Desvantagens da queda do dólar
- Um dólar mais fraco torna os produtos exportados mais caros para os compradores estrangeiros, o que pode reduzir a competitividade das exportações. Empresas que dependem fortemente de exportações podem sofrer com a queda na demanda internacional, levando a uma redução na receita nacional proveniente do comércio exterior. Isso pode impactar negativamente o balanço de pagamentos e, consequentemente, a economia como um todo.
- “Com as exportações mais caras e possivelmente reduzidas, a balança comercial pode se deteriorar, resultando em um déficit comercial”, pontua o analista financeiro da Mais Crédito, Carlos Vieira. Segundo ele, isso significa que o país está importando mais do que exportando, o que pode ser insustentável a longo prazo. Produtos importados mais baratos podem desencorajar a produção local, já que os consumidores podem preferir produtos estrangeiros mais acessíveis. “Isso pode prejudicar indústrias nacionais e levar a uma menor geração de empregos”, completa.
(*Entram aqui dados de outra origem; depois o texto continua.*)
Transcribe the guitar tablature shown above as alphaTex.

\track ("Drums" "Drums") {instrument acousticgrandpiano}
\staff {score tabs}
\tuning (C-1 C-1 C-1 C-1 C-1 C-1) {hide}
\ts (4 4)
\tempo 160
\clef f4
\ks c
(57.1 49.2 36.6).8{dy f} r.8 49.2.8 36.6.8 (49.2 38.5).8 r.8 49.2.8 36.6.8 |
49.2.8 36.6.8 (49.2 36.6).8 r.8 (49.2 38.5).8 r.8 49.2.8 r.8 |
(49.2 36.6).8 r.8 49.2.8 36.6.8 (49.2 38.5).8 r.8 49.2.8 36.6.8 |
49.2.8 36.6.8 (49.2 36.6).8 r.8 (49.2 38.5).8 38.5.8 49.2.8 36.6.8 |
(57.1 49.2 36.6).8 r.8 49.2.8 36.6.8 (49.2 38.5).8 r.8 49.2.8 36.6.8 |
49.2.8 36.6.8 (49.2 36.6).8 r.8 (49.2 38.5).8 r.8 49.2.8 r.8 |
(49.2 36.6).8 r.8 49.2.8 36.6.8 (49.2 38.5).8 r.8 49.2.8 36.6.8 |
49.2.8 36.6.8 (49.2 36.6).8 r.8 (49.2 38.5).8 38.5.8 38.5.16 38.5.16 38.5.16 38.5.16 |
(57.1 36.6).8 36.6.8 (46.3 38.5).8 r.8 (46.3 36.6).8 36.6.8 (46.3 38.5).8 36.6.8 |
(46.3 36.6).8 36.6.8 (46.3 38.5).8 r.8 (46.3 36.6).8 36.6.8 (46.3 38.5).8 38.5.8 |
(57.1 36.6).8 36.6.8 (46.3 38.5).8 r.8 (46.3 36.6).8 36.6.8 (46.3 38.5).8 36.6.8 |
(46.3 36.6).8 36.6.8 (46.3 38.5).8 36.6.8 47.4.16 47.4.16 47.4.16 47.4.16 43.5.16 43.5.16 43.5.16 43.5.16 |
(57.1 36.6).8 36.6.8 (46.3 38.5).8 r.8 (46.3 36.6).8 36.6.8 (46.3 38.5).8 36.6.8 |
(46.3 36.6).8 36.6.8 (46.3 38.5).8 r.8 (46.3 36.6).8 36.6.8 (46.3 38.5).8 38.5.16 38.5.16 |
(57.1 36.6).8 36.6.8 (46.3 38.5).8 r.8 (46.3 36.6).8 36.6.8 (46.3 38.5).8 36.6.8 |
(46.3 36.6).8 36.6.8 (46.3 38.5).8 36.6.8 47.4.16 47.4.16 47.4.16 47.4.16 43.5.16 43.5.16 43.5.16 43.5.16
- Para Vieira, empresas e governos que tomaram empréstimos em dólares também podem sair prejudicadas, já que elas devem ver suas dívidas aumentarem em termos da moeda local quando o dólar se desvaloriza. “Isso pode pressionar ainda mais as finanças públicas e privadas. Flutuações significativas na taxa de câmbio podem criar incerteza e volatilidade nos mercados financeiros, afetando negativamente a confiança dos investidores e consumidores. Se um país mantém grandes reservas de dólares, a desvalorização da moeda pode diminuir o valor dessas reservas, impactando a capacidade do país de lidar com crises econômicas e financeiras”, diz o analista.